Given instruction: Transcribe every text line of the data below verbatim, leaving out the images.

§

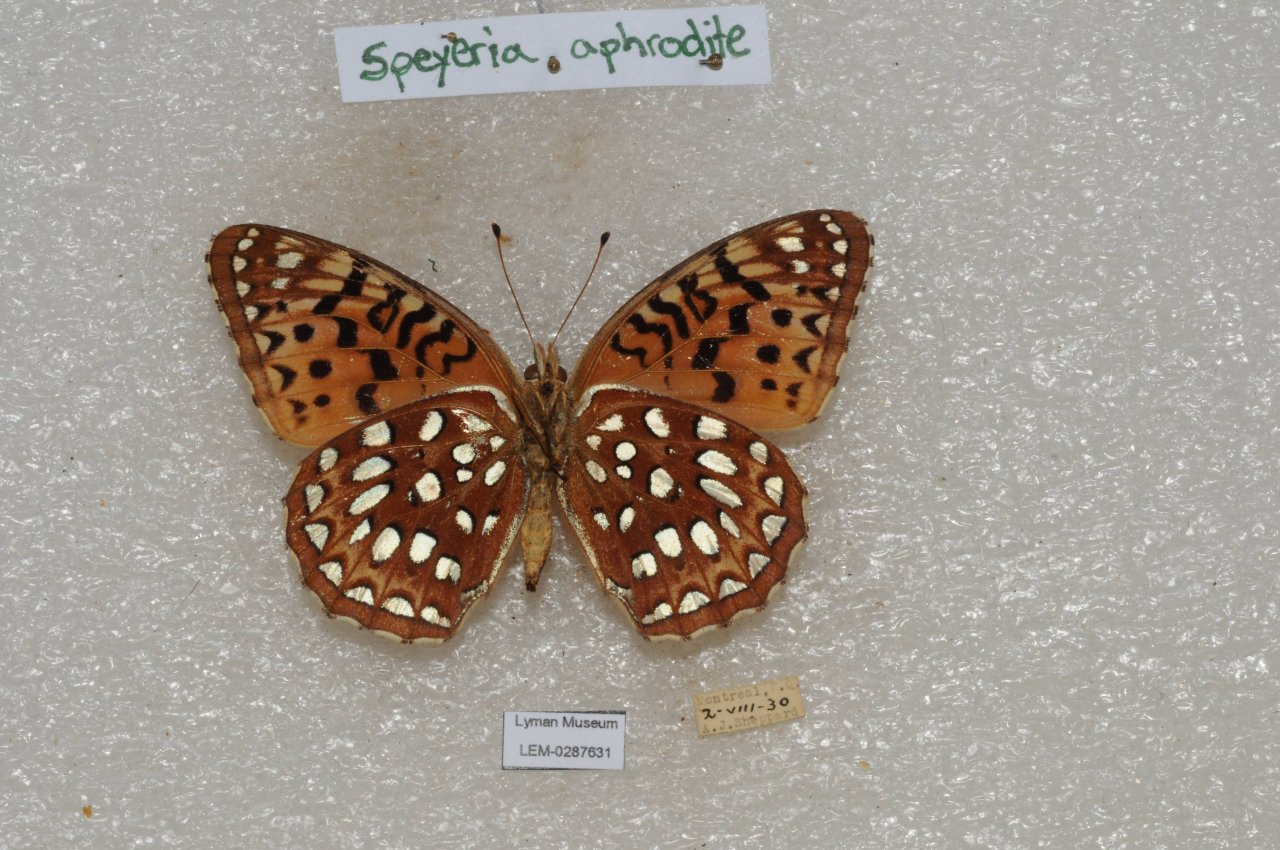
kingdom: Animalia
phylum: Arthropoda
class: Insecta
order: Lepidoptera
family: Nymphalidae
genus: Speyeria
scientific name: Speyeria aphrodite
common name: Aphrodite Fritillary
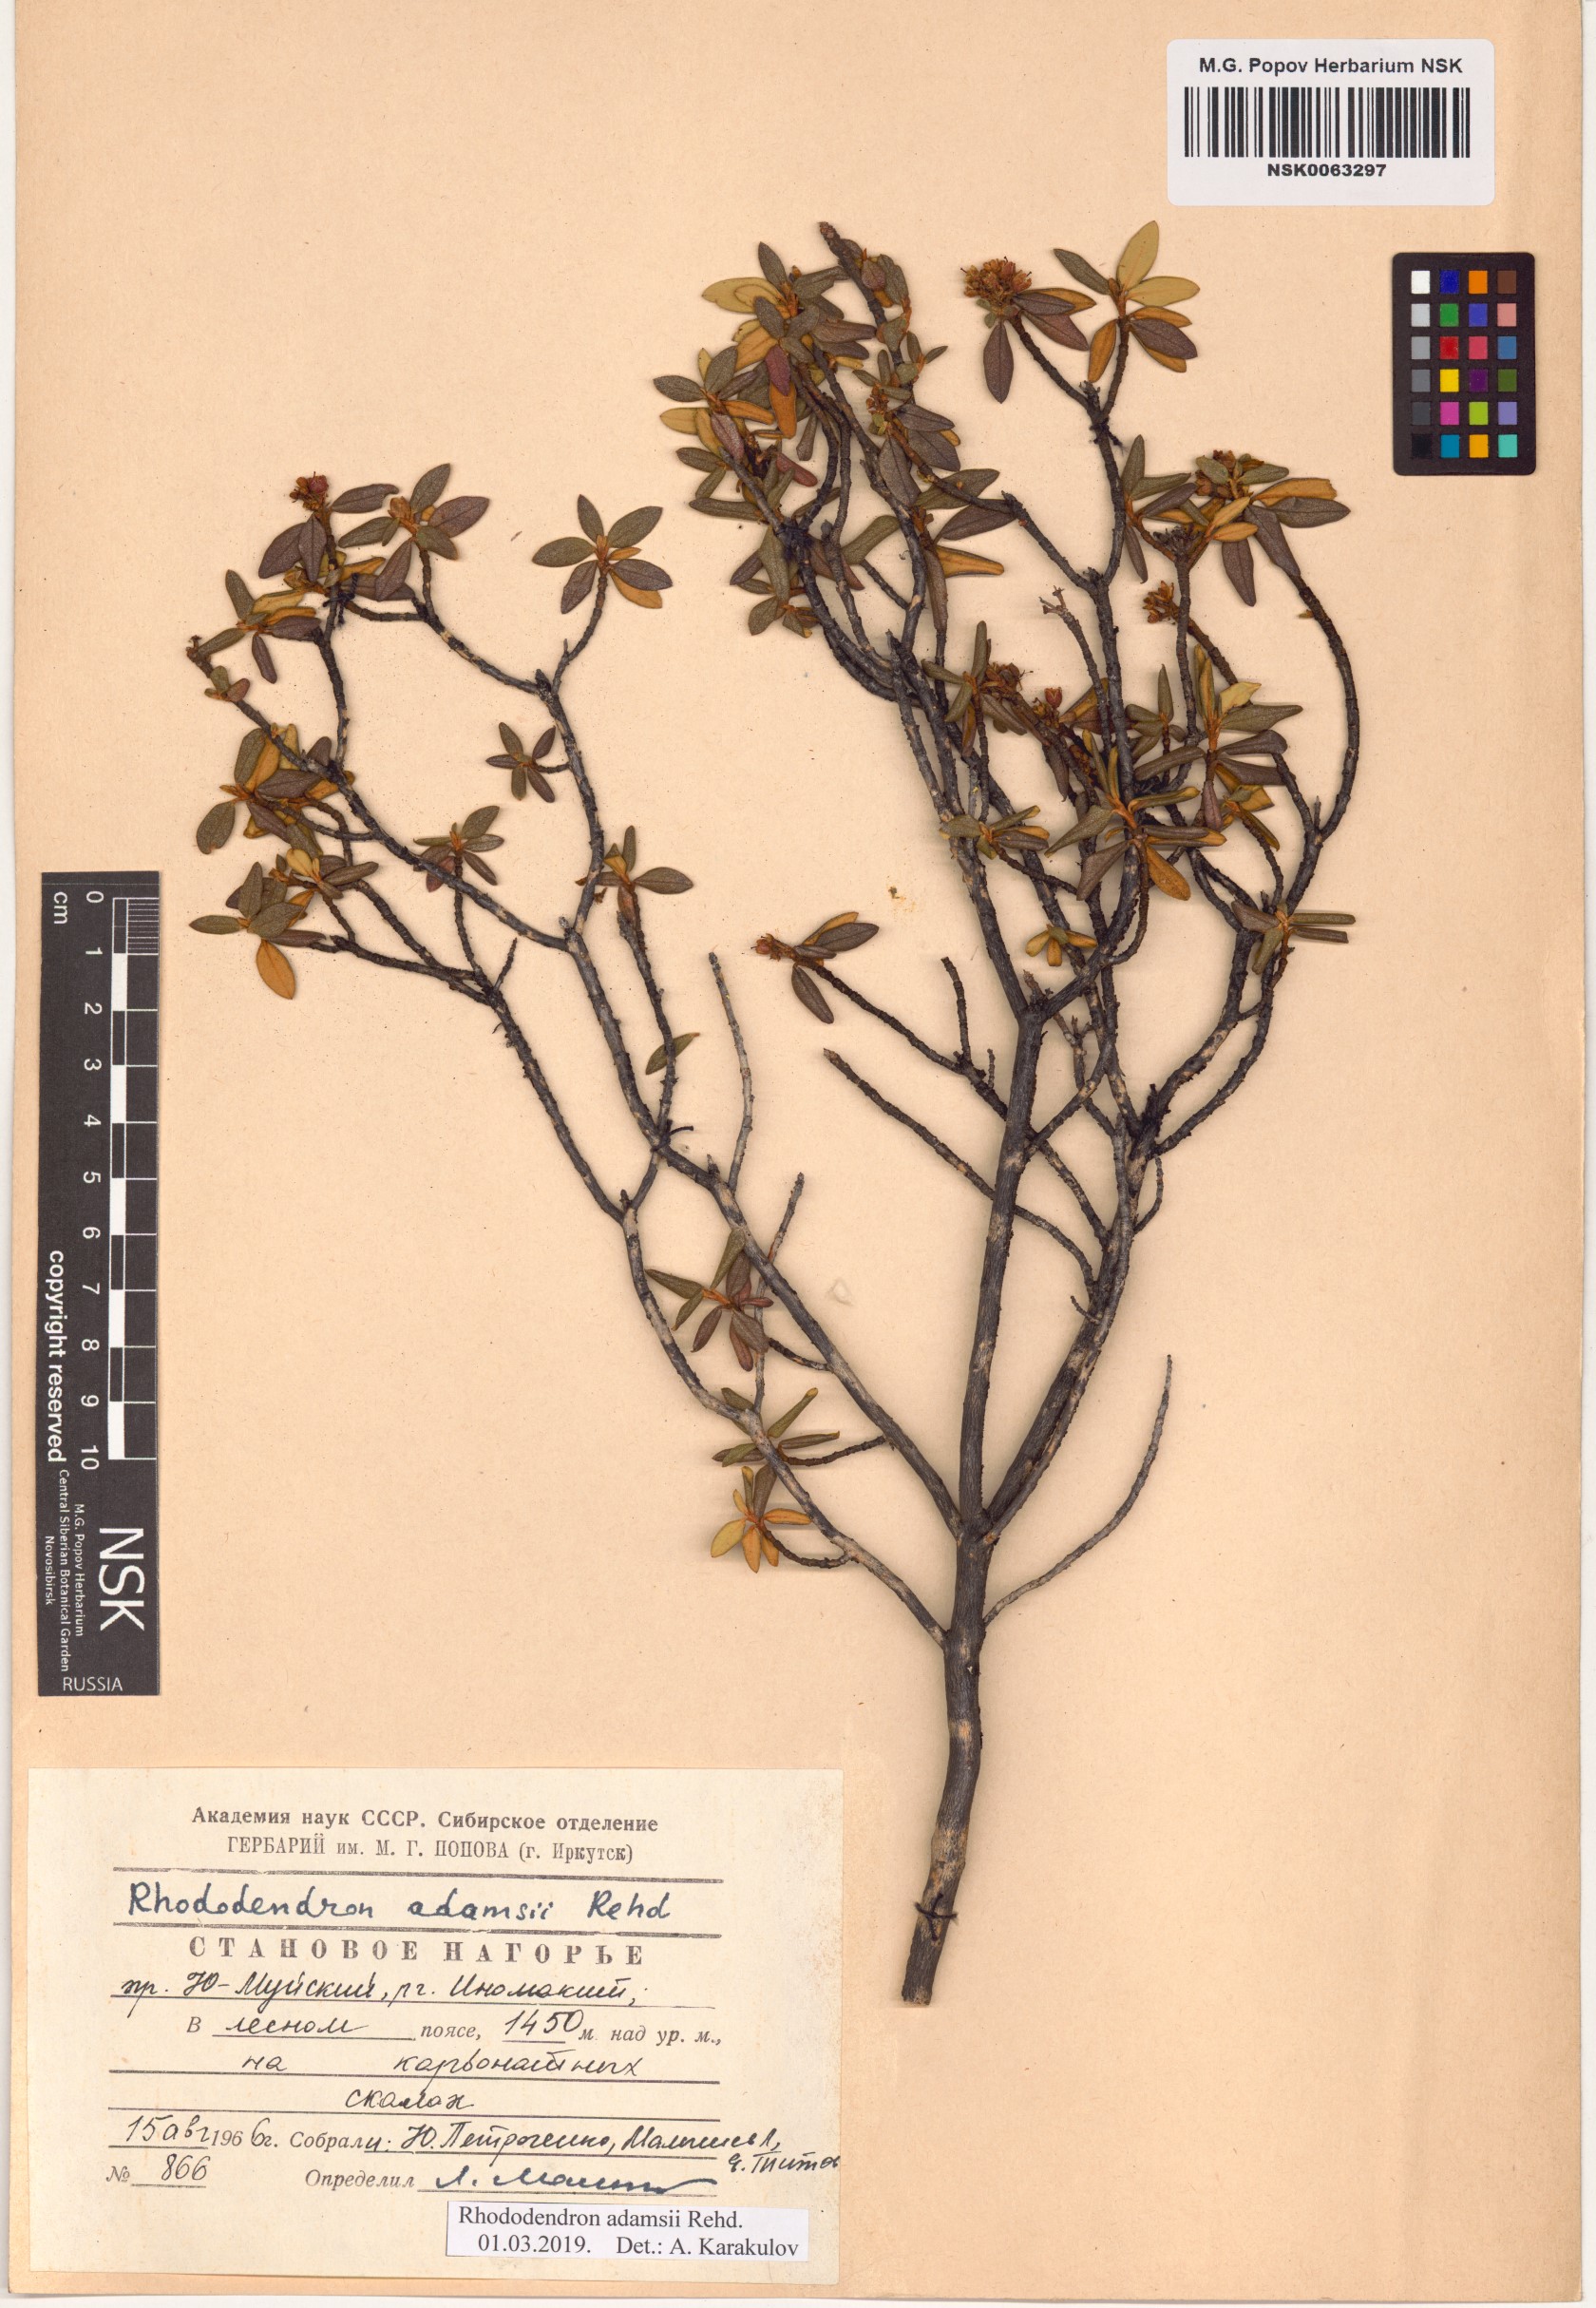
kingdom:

§

Task output:
kingdom: Animalia
phylum: Arthropoda
class: Insecta
order: Lepidoptera
family: Nymphalidae
genus: Speyeria
scientific name: Speyeria aphrodite
common name: Aphrodite Fritillary
kingdom:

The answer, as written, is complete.